On ne saurait mieux dire. Mais, selon votre rapporteur spécial, on pourrait sans doute mieux faire. La stratégie paraît difficilement contestable, tout comme les objectifs intermédiaires. Mais se donne-t-on les moyens d'une telle politique ? Certes M. Hubert Védrine, ministre des affaires étrangères, peut défendre son bilan : « Avec mon soutien, Jean Stock a créé TV5 Monde et simplifié les structures de TV5. Depuis le 1er août, deux nouveaux signaux vers les États-Unis et l'Amérique latine s'ajoutent aux cinq existants. Maintenant, il faut poursuivre l'enrichissement de la programmation. Des moyens importants, 25 MF, ont été dégagés à cette fin dans le budget du ministère des Affaires étrangères pour 2002. Pour RFI, un contrat d'objectifs et de moyens sera prochainement signé avec l'État pour la période 2002-2006. RFI doit réussir la numérisation et renforcer sa présence dans des régions stratégiques, mais poursuivre aussi ses efforts de rationalisation.

Par ailleurs, réfléchir à une télévision en partenariat avec un pays arabe, à destination du public arabophone ou imaginer une chaîne de divertissement d'abord destinée à la jeunesse sont effectivement des orientations stratégiques avancées par le ministre qui méritent d'être étudiées.

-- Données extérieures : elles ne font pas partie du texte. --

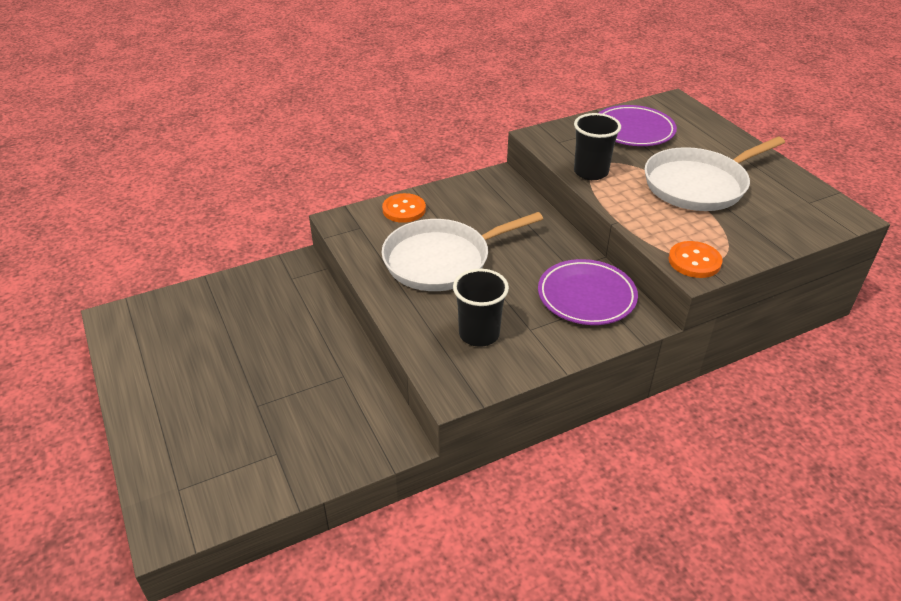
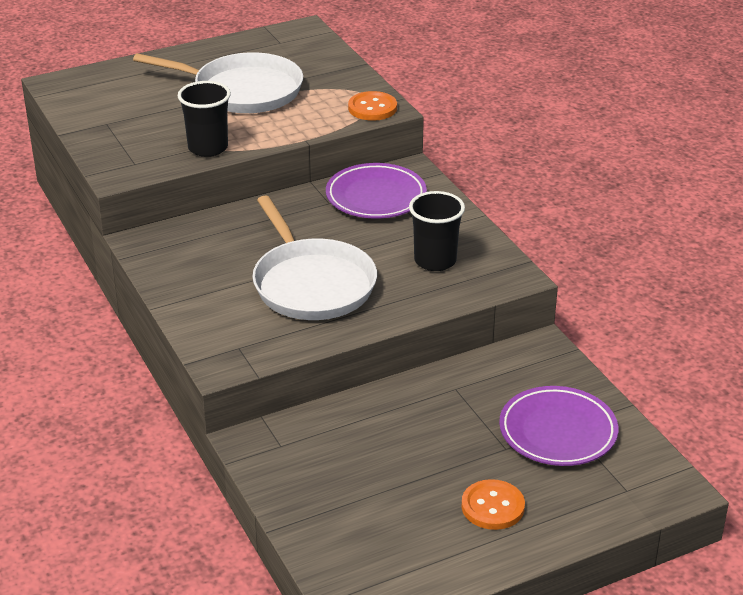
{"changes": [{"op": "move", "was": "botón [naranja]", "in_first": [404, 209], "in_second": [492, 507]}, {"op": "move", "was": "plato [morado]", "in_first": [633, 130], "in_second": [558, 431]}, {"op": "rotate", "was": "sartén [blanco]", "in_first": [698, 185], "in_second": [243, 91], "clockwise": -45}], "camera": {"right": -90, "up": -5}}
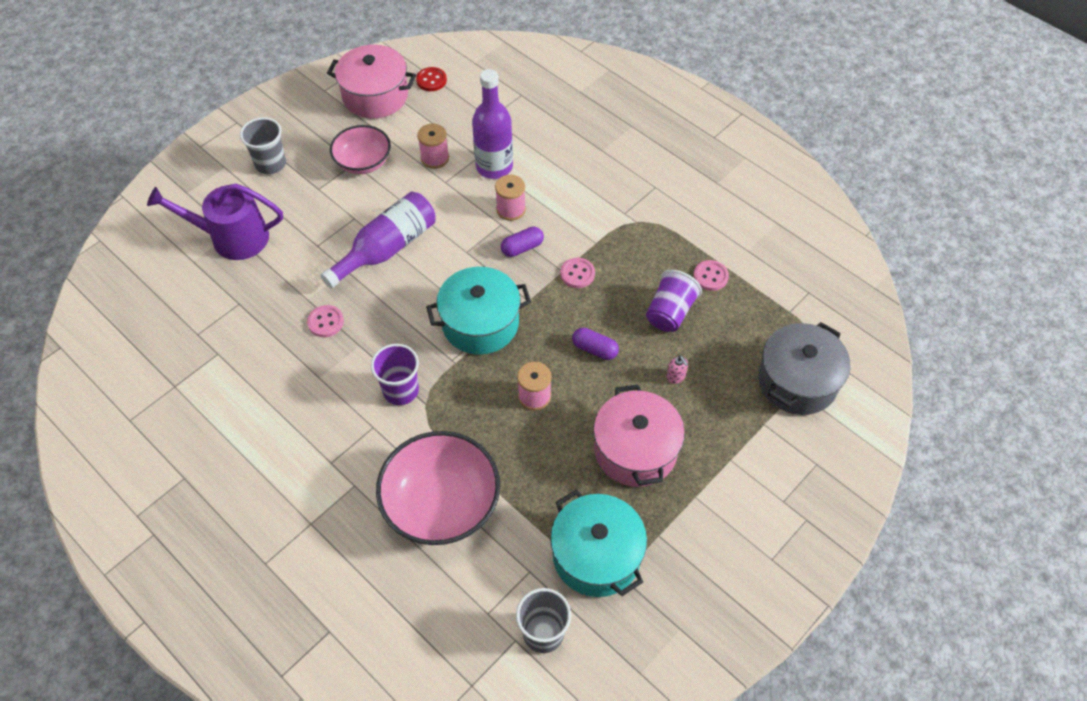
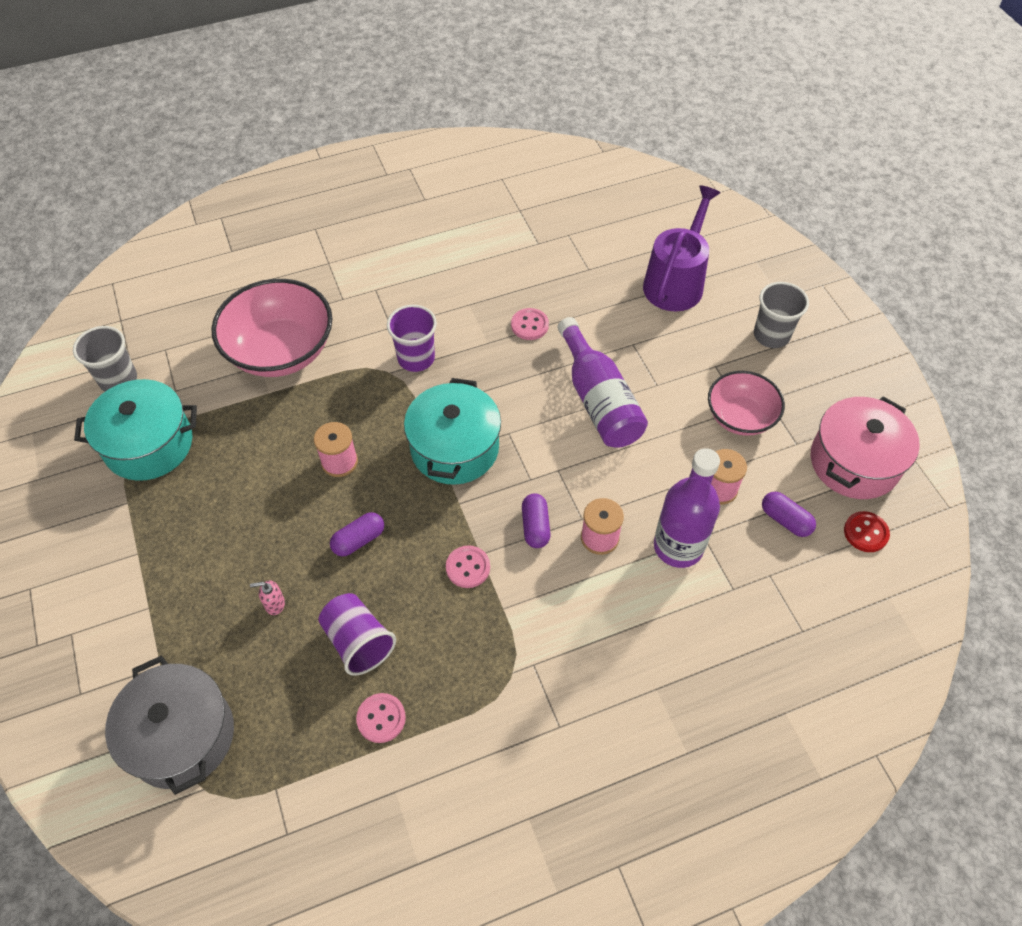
{"changes": [{"op": "delete", "was": "olla [rosa]", "in_first": [635, 450]}, {"op": "insert", "now": "cápsula [morado]", "in_second": [785, 520]}], "camera": {"right": 115, "up": 0}}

En revanche, l'objectif affiché consistant à développer les « synergies possibles entre les différents opérateurs, nationaux et à vocation internationale, mettre à profit les possibilités nouvelles des chaînes numériques, par exemple la future chaîne d'information de France Télévision », ne paraît guère avancé dans la mesure ou, semble-t-il France télévision a tendance à vouloir placer France télévision sur des bouquets de chaînes publiques. Cette volonté n'est pas forcément illégitime mais devrait être englobée dans une stratégie d'ensemble.

En dernier lieu, la façon dont s'est effectué le remplacement de Jean Stock 7( * ) à la tête de TV5, a donné lieu à quelques tiraillements entre la France et ses partenaires francophones, manifestement irrités par le fait qu'on ne leur ait pas laissé le choix . A ces grincement externes se sont ajoutés des frottements internes : Serge Adda de Canal + horizons, le candidat finalement choisi n'était pas celui de France télévision actionnaire muet de TV5 et sans doute quelque peu frustré de ne pouvoir resserrer ses liens avec sa filiale théorique.

Bien que sachant que BBC WorldWide bénéficie d'un budget de 760 M€ plus de trois fois supérieur à celui que la France consacre à l'audiovisuel extérieur (234,4 M€), votre rapporteur spécial estime qu'il conviendrait au préalable de développer les synergies entre tous les acteurs de l'audiovisuel extérieur, ce qui lui semble loin d'être le cas tant au niveau national que sur le terrain à l'étranger.